“And we’re going to just prove them wrong,” he added. “Like, who have you broken? Nobody. You’ve broken nobody. You’ve not.”
Ms. Grande, 23, announced the benefit concert last Monday on Twitter, a week after the blast at her concert, naming an A-list roster of guests who would join her, including Miley Cyrus, Katy Perry, Justin Bieber, Coldplay and Pharrell Williams.
Speaking onstage at the concert on Sunday, Ms. Grande’s manager, Scooter Braun, praised the crowd for its bravery. “Last night this nation was challenged, and all of you were challenged, and you had a decision to make if you were going to come out here tonight,” he said. “And this is so beautiful. You guys made that decision. You looked fear right in the face and you said, no, we are Manchester, and the world is watching.”
Mr. Williams told the crowd that he did not see or feel any fear in the audience, and Ms. Cyrus called for peace. “For me, the most important responsibility we have on this entire planet is to take care of one another,” she said. “And look what we’re doing today and how amazing that is.”
Perhaps the most emotional moment early in the evening came when Ms. Grande performed with a children’s chorus, after which she appeared to choke up.
Ms. Grande’s Dangerous Woman tour, which had been scheduled to continue in London several days after the bombing, was suspended days after the attack. The tour is currently scheduled to resume on June 7 in Paris.
Standard-price tickets to the benefit concert — which were available for £40, or around $51, with the opportunity to make a major donation of £2,500 — sold out in minutes on Thursday morning. Organizers tried to ensure that people who had attended the concert where the attack occurred could receive free tickets. Proceeds from the show will go to the We Love Manchester Emergency Fund.

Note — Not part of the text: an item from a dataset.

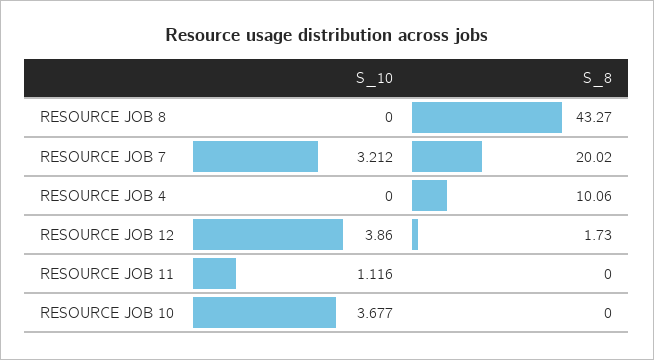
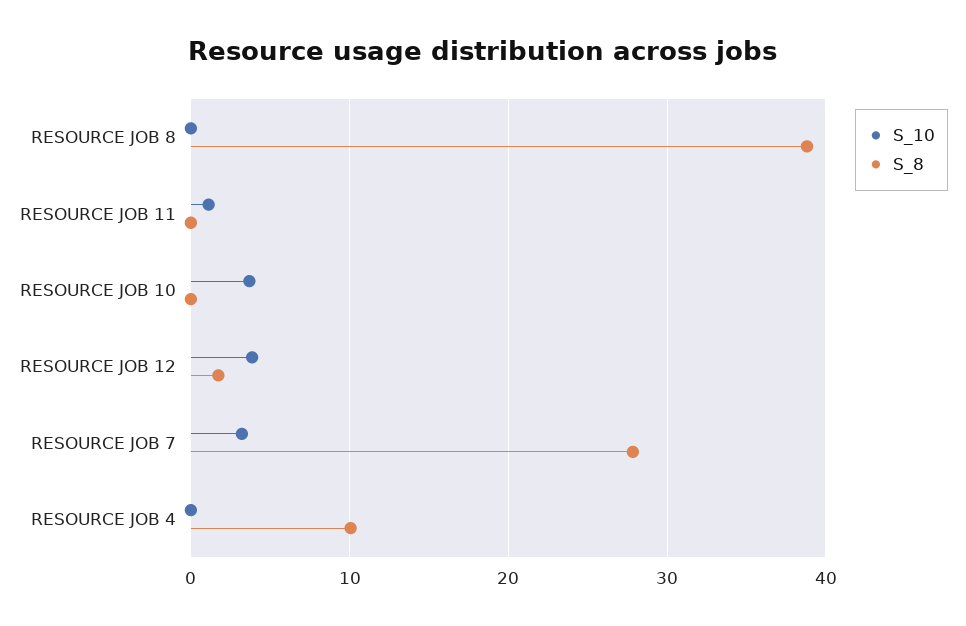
S_8, RESOURCE JOB 8: 43.27 -> 39
S_8, RESOURCE JOB 7: 20.02 -> 28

On Friday, the Greater Manchester Police Department released a statement detailing increased security measures that would be in place around the venue on Sunday, including bag checks and police officers placed on surrounding streets and at public transportation stops. After Saturday’s attacks in London, they released another statement that said security would be increased. (Shortly before the concert, in a venue less than a mile away, the city’s famed football team, Manchester United, was set to stage a major tribute match for one of its most celebrated players, Michael Carrick.)
Dozens of police officers patrolled the grounds outside the arena before the concert, and nearby roads were closed to car traffic. Large gray police vans were parked outside, and canine units sniffed the bags of concertgoers as they walked by.
The crowd included a broad mix of attendees of all ages, including many young women wearing variations on the signature bunny ears that Ms. Grande has lately sported in images.
The concert, which took place on the city’s southwest outskirts, about 3.5 miles away from the city center Manchester Arena, where the bombing occurred, was broadcast live by BBC television and radio, aired on other radio stations and live-streamed online.
Outside the arena on Sunday, fans, some of whom had attended Ms. Grande’s Manchester Arena concert, offered mixed reasons for attending Sunday’s concert.
Becky Jones, 21, who was at Ms. Grande’s concert on May 22, said she heard the blast but knew something serious had gone wrong only when she smelled burning. “I knew I wanted to come,” she said of Sunday’s concert. “I wasn’t going to let it stop me,” she added, referring to the prospect of another terrorist attack, “because it’s something I love to do.”
A group of young men arrived at the venue in flamboyant outfits, with artful swishes of glitter painted onto their faces. One in the group, James Ockerby, 25, wore a shirt dedicated to his friend Martyn Hett, who died in the attack, and whom Mr. Ockerby described as “an icon.”
Mr. Ockerby, who was at the Manchester Arena concert, described sprinting from the arena and only later figuring out what had happened. “We don’t want to be scared,” he said of his decision to attend the benefit. “We want to forget what’s going on, we want to have a good time.”